Deliver Us From Evil – It's not entirely clear how Screen Gems is positioning what looks like a September dump into the Fourth Of July weekend, but here it is. And because there's very little to offer audiences that holiday aside from comedy Tammy and the Transformers, expect this film to reap a genre windfall. Maybe not at the level of last year's The Conjuring, as Screen Gems is a mixed bag as far as genre offerings (last year brought Carrie and Mortal Instruments: City of Bones), but a $130 million global gross and $80 million domestic should be solid.

The Purge: Anarchy – The bloom is off the rose with this series, as ticket-buyers turned on the film almost immediately during it's massive opening weekend. But you can live with negative feedback when you gross $89 million on a budget of only $3 million. This film adds the hook of an outdoors expansion of the concept, which should bring fresh eyes, but it doesn't look like the series has breakout potential beyond that. Still, a global tally close to the original with added support overseas is absolutely in play.

Step Up: All In – These films are basically cheap and designed almost solely for the international market, where they are, in some regions, retitled Sexy Dance. Step Up: Revolution was the weakest performer in the series domestically, but it still registered a $140 million global gross. This one should experience a slight uptick, given that it reunites characters from all the earlier films, essentially making it Step Up: Days Of Future Past. A final number close to the $159 million collected by Step Up 3D is certainly possible.

Guardians Of The Galaxy – A Marvel gamble back in 2008 meant something different than a wager by them now, and Guardians is one of the biggest. Looking at the schedule, it's entirely possible this film opens in a vacuum, and Marvel's increased profile suggests it could play strongly throughout the month. Thor was a similar risk, and opening at the beginning of May in 2011 it grossed $449 million, mostly on the strength of foreign audiences. Comparatively, 2008's The Incredible Hulk was the weakest of the Marvel films thus far, with $236 million worldwide. Split the difference, add in 3D, and there's no reason the Guardians can't register a $400 million global gross.

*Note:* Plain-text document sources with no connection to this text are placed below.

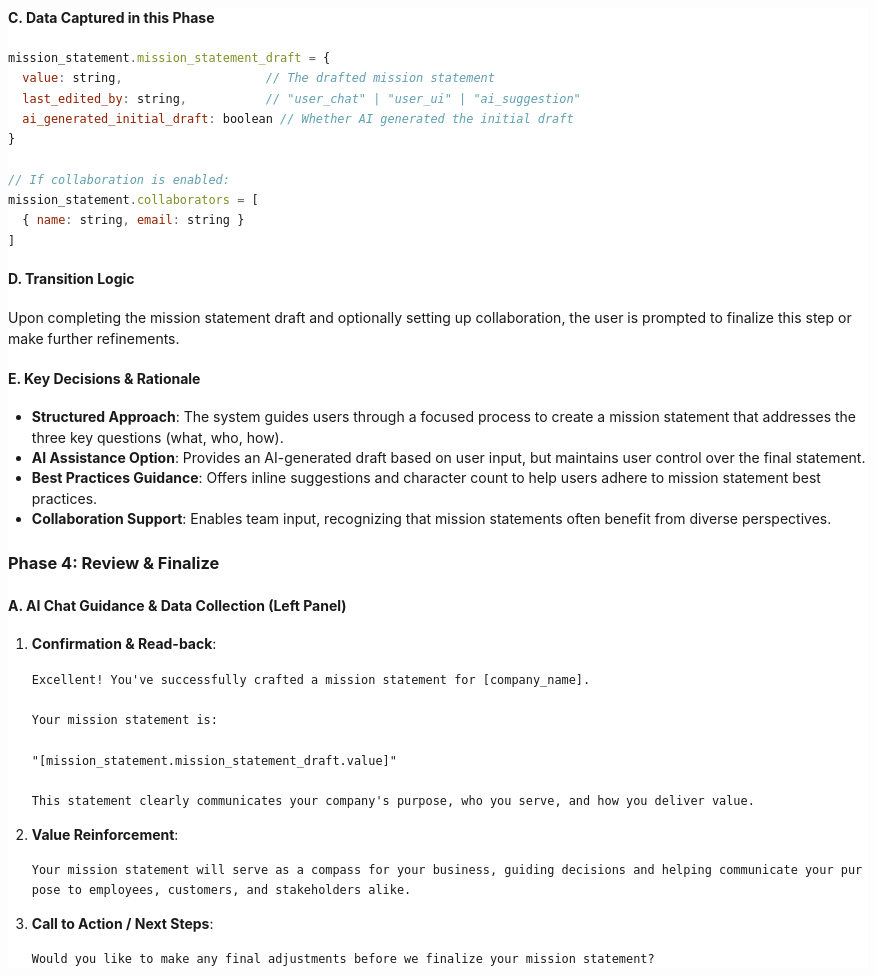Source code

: #### C. Data Captured in this Phase

```javascript
mission_statement.mission_statement_draft = {
  value: string,                    // The drafted mission statement
  last_edited_by: string,           // "user_chat" | "user_ui" | "ai_suggestion"
  ai_generated_initial_draft: boolean // Whether AI generated the initial draft
}

// If collaboration is enabled:
mission_statement.collaborators = [
  { name: string, email: string }
]
```

#### D. Transition Logic

Upon completing the mission statement draft and optionally setting up collaboration, the user is prompted to finalize this step or make further refinements.

#### E. Key Decisions & Rationale

- **Structured Approach**: The system guides users through a focused process to create a mission statement that addresses the three key questions (what, who, how).
- **AI Assistance Option**: Provides an AI-generated draft based on user input, but maintains user control over the final statement.
- **Best Practices Guidance**: Offers inline suggestions and character count to help users adhere to mission statement best practices.
- **Collaboration Support**: Enables team input, recognizing that mission statements often benefit from diverse perspectives.

### Phase 4: Review & Finalize

#### A. AI Chat Guidance & Data Collection (Left Panel)

1. **Confirmation & Read-back**:
   ```
   Excellent! You've successfully crafted a mission statement for [company_name].
   
   Your mission statement is:
   
   "[mission_statement.mission_statement_draft.value]"
   
   This statement clearly communicates your company's purpose, who you serve, and how you deliver value.
   ```

2. **Value Reinforcement**:
   ```
   Your mission statement will serve as a compass for your business, guiding decisions and helping communicate your purpose to employees, customers, and stakeholders alike.
   ```

3. **Call to Action / Next Steps**:
   ```
   Would you like to make any final adjustments before we finalize your mission statement?
   ```
   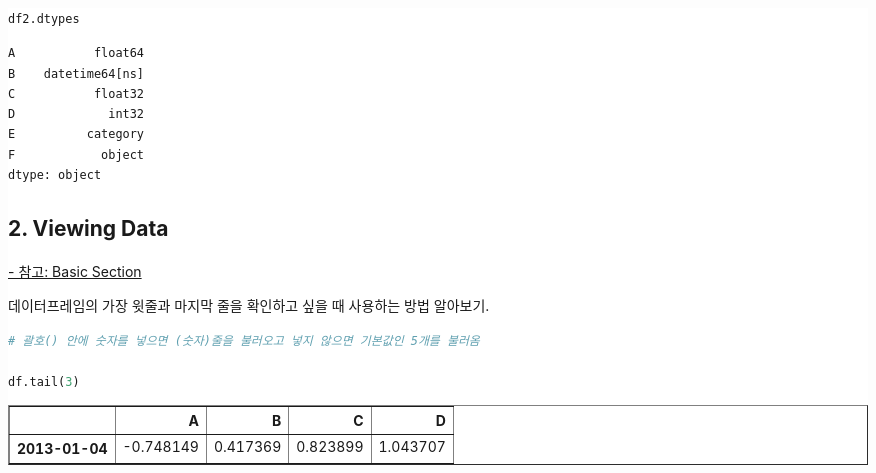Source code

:  </tbody>
</table>
</div>




```python
df2.dtypes
```




    A           float64
    B    datetime64[ns]
    C           float32
    D             int32
    E          category
    F            object
    dtype: object



## **2. Viewing Data**
[- 참고: Basic Section](https://pandas.pydata.org/pandas-docs/stable/user_guide/basics.html)  

데이터프레임의 가장 윗줄과 마지막 줄을 확인하고 싶을 때 사용하는 방법 알아보기.


```python
# 괄호() 안에 숫자를 넣으면 (숫자)줄을 불러오고 넣지 않으면 기본값인 5개를 불러옴

df.tail(3)
```




<div>
<style scoped>
    .dataframe tbody tr th:only-of-type {
        vertical-align: middle;
    }

    .dataframe tbody tr th {
        vertical-align: top;
    }

    .dataframe thead th {
        text-align: right;
    }
</style>
<table border="1" class="dataframe">
  <thead>
    <tr style="text-align: right;">
      <th></th>
      <th>A</th>
      <th>B</th>
      <th>C</th>
      <th>D</th>
    </tr>
  </thead>
  <tbody>
    <tr>
      <th>2013-01-04</th>
      <td>-0.748149</td>
      <td>0.417369</td>
      <td>0.823899</td>
      <td>1.043707</td>
    </tr>
    <tr>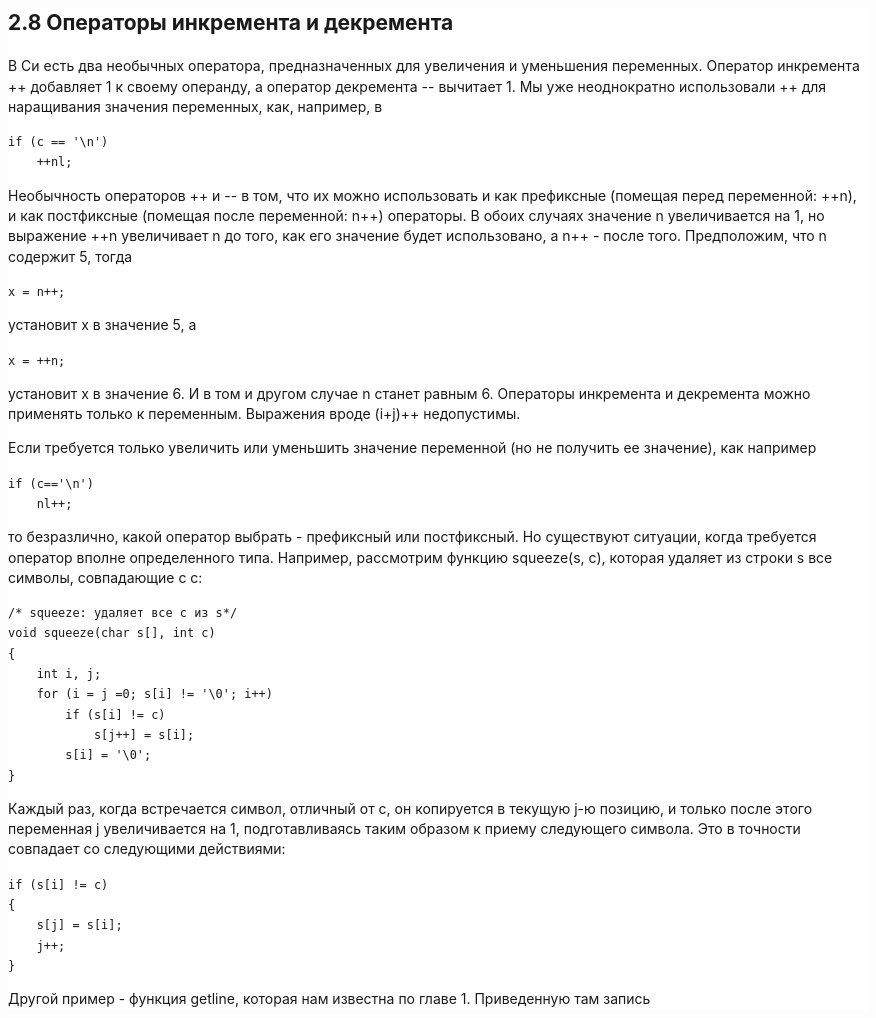 ## 2.8 Операторы инкремента и декремента

В Си есть два необычных оператора, предназначенных для увеличения и уменьшения переменных. Оператор инкремента ++ добавляет 1 к своему операнду, а оператор декремента -- вычитает 1. Мы уже неоднократно использовали ++ для наращивания значения переменных, как, например, в

```
if (c == '\n')
    ++nl;
```
Необычность операторов ++ и -- в том, что их можно использовать и как префиксные (помещая перед переменной: ++n), и как постфиксные (помещая после переменной: n++) операторы. В обоих случаях значение n увеличивается на 1, но выражение ++n увеличивает n до того, как его значение будет использовано, а n++ - после того. Предположим, что n содержит 5, тогда

```
x = n++;
```
установит x в значение 5, а

```
x = ++n;
```
установит x в значение 6. И в том и другом случае n станет равным 6. Операторы инкремента и декремента можно применять только к переменным. Выражения вроде (i+j)++ недопустимы.

Если требуется только увеличить или уменьшить значение переменной (но не получить ее значение), как например

```
if (c=='\n')
    nl++;
```
то безразлично, какой оператор выбрать - префиксный или постфиксный. Но существуют ситуации, когда требуется оператор вполне определенного типа. Например, рассмотрим функцию squeeze(s, c), которая удаляет из строки s все символы, совпадающие с c:

```
/* squeeze: удаляет все c из s*/
void squeeze(char s[], int с)
{
    int i, j;
    for (i = j =0; s[i] != '\0'; i++)
        if (s[i] != c)
            s[j++] = s[i];
        s[i] = '\0';
}
```
Каждый раз, когда встречается символ, отличный от c, он копируется в текущую j-ю позицию, и только после этого переменная j увеличивается на 1, подготавливаясь таким образом к приему следующего символа. Это в точности совпадает со следующими действиями:

```
if (s[i] != с)
{
    s[j] = s[i];
    j++;
}
```
Другой пример - функция getline, которая нам известна по главе 1. Приведенную там запись
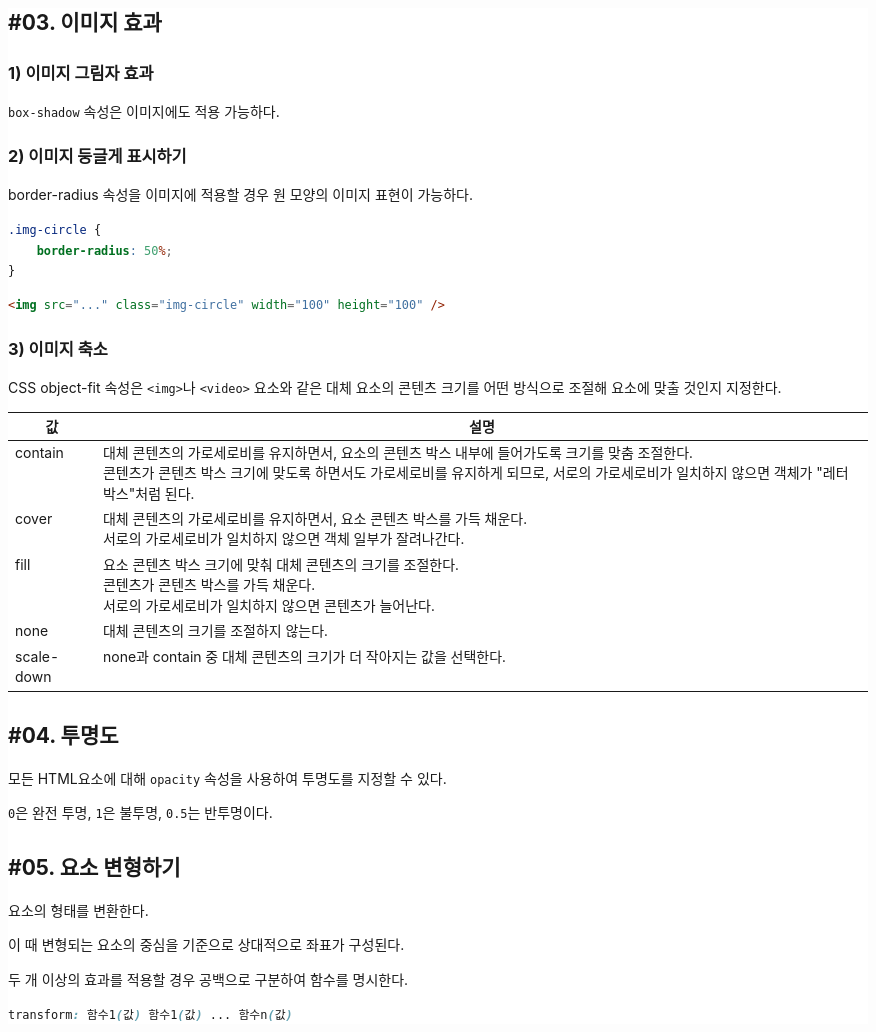 ## #03. 이미지 효과

### 1) 이미지 그림자 효과

`box-shadow` 속성은 이미지에도 적용 가능하다.

### 2) 이미지 둥글게 표시하기

border-radius 속성을 이미지에 적용할 경우 원 모양의 이미지 표현이 가능하다.

```css
.img-circle {
    border-radius: 50%;
}
```
```html
<img src="..." class="img-circle" width="100" height="100" />
```

### 3) 이미지 축소

CSS object-fit 속성은 `<img>`나 `<video>` 요소와 같은 대체 요소의 콘텐츠 크기를 어떤 방식으로 조절해 요소에 맞출 것인지 지정한다.

| 값         | 설명                                                                                                                                                                                                                                            |
| ---------- | ----------------------------------------------------------------------------------------------------------------------------------------------------------------------------------------------------------------------------------------------- |
| contain    | 대체 콘텐츠의 가로세로비를 유지하면서, 요소의 콘텐츠 박스 내부에 들어가도록 크기를 맞춤 조절한다.<br/>콘텐츠가 콘텐츠 박스 크기에 맞도록 하면서도 가로세로비를 유지하게 되므로, 서로의 가로세로비가 일치하지 않으면 객체가 "레터박스"처럼 된다. |
| cover      | 대체 콘텐츠의 가로세로비를 유지하면서, 요소 콘텐츠 박스를 가득 채운다.<br/>서로의 가로세로비가 일치하지 않으면 객체 일부가 잘려나간다.                                                                                                          |
| fill       | 요소 콘텐츠 박스 크기에 맞춰 대체 콘텐츠의 크기를 조절한다.<br/>콘텐츠가 콘텐츠 박스를 가득 채운다.<br/>서로의 가로세로비가 일치하지 않으면 콘텐츠가 늘어난다.                                                                                  |
| none       | 대체 콘텐츠의 크기를 조절하지 않는다.                                                                                                                                                                                                           |
| scale-down | none과 contain 중 대체 콘텐츠의 크기가 더 작아지는 값을 선택한다.                                                                                                                                                                               |




## #04. 투명도

모든 HTML요소에 대해 `opacity` 속성을 사용하여 투명도를 지정할 수 있다.

`0`은 완전 투명, `1`은 불투명, `0.5`는 반투명이다.

## #05. 요소 변형하기

요소의 형태를 변환한다.

이 때 변형되는 요소의 중심을 기준으로 상대적으로 좌표가 구성된다.

두 개 이상의 효과를 적용할 경우 공백으로 구분하여 함수를 명시한다.

```css
transform: 함수1(값) 함수1(값) ... 함수n(값)
```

Get On Up – Late-summer dramas always have a good shot to break out, and some serious-minded audiences are already prepared for fall. An example would be The Help, which opened in August and grossed $216 million on its way to Oscar nominations. That film's director Tate Taylor returns for a James Brown biopic that promises lively music, high drama and the chance to honor the life of a legend. Walk The Line and Ray were two recent music biopics released in the fall to $186 million and $124 million worldwide numbers. This one could snuggle in right between those two at around $150 million globally.